Active Directory Security Consultant - SC Cleared

Active Directory Security Consultant – SC Cleared - Inside IR35

We are seeking an experienced Active Directory Security Consultant to lead a comprehensive security assessment across on-premises AD and Azure identity environments. This role combines deep technical expertise with advisory capability, helping uplift identity and access security posture in line with Microsoft and NCSC best practice.

• Conduct end-to-end Active Directory security assessments, including domain controllers, trusts, privileged behaviours, deprecated accounts, and protocol risks.
• Lead KRBTGT account analysis and safe password rotation planning.
• Review Privileged Access structures, group memberships and delegated admin models.
• Analyse Kerberos authentication hygiene, ticket anomalies and mitigation options.
• Assess Azure AD / Entra ID and hybrid identity configurations, ensuring alignment to zero-trust principles.
• Evaluate service accounts, Tier-0 assets, GPOs, and administrative workstation approaches (PAW / Cloud PAW).

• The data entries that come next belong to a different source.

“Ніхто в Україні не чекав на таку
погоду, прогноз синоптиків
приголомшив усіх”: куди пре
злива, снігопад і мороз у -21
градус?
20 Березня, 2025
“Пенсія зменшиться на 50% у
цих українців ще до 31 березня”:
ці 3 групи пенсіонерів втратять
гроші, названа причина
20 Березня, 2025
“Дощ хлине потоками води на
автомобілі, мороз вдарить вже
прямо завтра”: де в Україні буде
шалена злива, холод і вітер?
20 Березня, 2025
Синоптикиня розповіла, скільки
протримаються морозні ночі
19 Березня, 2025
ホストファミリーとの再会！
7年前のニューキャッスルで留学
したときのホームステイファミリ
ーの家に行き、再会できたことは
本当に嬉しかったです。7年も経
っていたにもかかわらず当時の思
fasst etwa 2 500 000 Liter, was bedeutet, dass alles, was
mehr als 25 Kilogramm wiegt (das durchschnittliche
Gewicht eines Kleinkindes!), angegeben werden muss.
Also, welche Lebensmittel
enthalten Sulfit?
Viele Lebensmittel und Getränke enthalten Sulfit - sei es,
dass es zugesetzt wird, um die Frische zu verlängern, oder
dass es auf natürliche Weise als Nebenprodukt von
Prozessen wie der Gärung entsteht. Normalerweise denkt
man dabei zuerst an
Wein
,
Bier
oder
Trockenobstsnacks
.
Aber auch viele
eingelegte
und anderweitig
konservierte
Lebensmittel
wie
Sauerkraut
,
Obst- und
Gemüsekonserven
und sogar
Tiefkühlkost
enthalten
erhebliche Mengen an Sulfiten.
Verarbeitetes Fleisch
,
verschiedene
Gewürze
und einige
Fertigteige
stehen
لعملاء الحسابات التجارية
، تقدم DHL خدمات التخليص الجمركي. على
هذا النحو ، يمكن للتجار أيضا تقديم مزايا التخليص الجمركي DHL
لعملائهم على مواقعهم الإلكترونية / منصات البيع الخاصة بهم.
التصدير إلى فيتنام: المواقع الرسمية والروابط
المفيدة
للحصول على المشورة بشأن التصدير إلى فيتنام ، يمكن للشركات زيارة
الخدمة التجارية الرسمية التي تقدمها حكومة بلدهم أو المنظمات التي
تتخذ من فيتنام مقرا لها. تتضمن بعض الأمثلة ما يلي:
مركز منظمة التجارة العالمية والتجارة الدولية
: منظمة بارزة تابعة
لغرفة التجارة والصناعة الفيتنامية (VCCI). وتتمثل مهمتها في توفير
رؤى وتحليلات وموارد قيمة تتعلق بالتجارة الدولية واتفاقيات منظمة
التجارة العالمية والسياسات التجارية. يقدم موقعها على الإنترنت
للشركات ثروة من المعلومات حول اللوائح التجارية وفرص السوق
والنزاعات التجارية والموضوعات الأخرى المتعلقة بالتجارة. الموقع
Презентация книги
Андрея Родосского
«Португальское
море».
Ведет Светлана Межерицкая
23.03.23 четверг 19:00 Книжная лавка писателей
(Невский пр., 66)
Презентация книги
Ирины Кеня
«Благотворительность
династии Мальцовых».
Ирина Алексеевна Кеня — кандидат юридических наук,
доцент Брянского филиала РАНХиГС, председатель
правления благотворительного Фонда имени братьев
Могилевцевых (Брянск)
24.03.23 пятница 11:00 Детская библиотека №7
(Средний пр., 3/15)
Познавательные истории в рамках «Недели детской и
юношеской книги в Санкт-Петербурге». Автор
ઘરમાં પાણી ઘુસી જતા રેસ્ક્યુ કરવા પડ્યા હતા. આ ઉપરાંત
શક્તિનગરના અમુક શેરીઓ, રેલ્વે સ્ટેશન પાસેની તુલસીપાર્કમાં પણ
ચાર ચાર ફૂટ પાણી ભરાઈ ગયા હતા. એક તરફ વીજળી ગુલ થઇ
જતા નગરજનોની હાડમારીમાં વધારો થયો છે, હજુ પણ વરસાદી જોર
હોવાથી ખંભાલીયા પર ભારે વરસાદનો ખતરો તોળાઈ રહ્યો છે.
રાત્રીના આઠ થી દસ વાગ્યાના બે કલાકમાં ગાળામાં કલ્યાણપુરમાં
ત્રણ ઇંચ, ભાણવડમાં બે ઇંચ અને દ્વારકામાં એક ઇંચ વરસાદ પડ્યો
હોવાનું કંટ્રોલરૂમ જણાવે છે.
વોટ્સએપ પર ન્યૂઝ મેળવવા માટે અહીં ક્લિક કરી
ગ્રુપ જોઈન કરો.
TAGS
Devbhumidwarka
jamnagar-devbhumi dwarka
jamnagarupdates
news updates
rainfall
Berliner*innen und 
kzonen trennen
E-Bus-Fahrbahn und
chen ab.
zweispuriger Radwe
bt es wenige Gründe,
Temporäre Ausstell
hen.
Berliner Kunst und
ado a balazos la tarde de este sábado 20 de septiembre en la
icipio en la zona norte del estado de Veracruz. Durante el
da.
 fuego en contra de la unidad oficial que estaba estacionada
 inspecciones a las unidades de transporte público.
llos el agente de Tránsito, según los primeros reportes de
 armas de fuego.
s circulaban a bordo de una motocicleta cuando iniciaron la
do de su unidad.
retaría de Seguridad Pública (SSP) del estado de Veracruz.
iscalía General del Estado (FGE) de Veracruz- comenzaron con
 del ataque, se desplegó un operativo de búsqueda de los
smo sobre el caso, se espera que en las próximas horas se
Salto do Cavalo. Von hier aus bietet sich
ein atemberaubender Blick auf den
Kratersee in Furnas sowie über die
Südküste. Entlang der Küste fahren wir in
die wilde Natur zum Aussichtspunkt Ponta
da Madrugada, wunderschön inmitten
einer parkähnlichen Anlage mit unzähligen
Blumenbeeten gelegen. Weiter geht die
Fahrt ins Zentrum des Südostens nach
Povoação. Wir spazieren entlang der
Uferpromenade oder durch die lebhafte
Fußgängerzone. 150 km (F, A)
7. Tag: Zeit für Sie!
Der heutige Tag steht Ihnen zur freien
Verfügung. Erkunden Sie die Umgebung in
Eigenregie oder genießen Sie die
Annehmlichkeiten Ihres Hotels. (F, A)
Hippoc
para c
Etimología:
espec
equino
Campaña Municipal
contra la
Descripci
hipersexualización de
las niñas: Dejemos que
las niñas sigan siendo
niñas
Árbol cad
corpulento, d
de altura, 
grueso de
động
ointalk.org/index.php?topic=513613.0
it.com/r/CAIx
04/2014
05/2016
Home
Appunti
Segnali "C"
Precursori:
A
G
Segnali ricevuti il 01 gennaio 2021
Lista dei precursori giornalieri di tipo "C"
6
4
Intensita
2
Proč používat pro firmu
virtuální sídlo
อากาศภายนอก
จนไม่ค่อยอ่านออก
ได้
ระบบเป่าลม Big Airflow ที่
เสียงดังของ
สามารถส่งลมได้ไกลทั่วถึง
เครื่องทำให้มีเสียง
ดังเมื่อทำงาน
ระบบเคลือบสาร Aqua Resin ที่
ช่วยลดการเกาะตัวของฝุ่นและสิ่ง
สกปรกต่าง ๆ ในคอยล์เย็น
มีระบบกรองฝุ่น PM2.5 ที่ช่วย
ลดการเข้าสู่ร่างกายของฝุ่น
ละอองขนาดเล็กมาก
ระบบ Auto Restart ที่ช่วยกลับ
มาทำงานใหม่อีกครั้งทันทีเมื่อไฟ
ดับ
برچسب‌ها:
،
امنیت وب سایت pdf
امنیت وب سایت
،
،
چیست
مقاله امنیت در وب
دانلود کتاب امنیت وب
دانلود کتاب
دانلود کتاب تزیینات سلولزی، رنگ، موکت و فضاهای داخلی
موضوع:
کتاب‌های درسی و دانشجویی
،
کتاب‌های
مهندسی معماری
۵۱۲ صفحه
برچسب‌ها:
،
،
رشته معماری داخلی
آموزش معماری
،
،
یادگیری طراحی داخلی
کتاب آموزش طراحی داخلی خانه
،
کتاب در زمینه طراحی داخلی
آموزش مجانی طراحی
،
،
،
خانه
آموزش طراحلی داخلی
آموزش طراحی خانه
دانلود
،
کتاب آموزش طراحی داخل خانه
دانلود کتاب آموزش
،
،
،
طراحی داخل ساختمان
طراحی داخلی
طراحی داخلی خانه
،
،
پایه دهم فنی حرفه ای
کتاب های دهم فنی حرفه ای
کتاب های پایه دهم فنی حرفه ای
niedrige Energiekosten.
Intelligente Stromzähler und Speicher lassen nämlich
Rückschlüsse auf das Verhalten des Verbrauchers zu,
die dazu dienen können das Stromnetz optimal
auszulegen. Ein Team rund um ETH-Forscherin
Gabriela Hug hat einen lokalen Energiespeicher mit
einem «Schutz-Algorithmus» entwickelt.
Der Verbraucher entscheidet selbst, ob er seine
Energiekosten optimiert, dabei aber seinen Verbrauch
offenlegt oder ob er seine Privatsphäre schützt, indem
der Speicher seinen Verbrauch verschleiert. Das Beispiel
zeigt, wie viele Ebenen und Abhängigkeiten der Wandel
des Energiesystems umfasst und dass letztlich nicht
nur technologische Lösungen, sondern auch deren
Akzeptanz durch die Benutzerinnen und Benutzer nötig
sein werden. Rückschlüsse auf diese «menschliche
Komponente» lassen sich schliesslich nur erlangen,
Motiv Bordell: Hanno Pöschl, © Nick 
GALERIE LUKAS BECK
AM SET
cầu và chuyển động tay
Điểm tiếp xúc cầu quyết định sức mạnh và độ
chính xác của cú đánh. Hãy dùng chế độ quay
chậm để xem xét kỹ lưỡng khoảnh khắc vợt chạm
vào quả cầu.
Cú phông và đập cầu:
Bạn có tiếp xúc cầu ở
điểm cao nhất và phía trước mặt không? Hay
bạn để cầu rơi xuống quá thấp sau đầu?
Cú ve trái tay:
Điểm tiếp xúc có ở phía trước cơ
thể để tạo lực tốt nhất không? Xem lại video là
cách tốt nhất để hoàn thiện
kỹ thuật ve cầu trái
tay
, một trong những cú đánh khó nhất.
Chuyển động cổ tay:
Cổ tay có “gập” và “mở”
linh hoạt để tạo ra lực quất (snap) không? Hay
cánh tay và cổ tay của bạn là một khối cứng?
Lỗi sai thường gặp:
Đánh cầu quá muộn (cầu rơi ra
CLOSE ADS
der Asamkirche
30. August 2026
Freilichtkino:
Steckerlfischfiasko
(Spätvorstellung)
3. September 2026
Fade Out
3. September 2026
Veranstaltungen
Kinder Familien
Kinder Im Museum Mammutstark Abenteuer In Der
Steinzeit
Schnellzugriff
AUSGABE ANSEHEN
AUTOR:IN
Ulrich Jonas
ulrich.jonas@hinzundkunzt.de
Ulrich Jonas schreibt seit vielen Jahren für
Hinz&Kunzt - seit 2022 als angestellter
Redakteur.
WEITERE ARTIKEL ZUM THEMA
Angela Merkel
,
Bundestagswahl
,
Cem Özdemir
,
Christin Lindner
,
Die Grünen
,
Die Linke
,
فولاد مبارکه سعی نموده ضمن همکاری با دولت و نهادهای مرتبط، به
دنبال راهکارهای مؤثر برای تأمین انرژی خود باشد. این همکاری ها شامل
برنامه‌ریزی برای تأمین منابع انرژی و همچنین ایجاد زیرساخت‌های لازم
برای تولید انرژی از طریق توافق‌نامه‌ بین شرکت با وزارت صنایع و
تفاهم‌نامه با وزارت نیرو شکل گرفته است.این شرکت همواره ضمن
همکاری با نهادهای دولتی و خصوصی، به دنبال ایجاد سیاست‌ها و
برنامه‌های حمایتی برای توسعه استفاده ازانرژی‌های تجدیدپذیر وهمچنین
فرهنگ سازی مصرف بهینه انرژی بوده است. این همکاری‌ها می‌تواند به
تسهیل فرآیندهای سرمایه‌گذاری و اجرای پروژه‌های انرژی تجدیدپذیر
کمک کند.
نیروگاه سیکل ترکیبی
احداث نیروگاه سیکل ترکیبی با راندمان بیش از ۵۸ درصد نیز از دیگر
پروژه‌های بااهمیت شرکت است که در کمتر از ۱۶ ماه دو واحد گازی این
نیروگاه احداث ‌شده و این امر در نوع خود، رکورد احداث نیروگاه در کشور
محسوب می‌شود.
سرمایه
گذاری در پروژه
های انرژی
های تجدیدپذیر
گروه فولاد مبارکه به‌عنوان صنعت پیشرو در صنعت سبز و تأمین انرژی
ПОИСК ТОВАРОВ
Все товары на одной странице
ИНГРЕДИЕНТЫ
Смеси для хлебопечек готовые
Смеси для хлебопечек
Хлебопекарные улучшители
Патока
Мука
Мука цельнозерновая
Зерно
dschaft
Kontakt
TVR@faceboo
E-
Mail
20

• Advanced knowledge of Active Directory, Group Policy, Kerberos, Entra ID, hybrid identity, and secure authentication protocols.
• Strong expertise in Privileged Access Management, PIM / PAM and secure administrative practices.
• Demonstrable experience applying NCSC and Microsoft Security guidance.
• Practical experience hardening authentication mechanisms (Kerberos, NTLMv2, LDAP signing).
• Ability to translate complex technical risk into clear, actionable advice for both technical and non-technical audiences.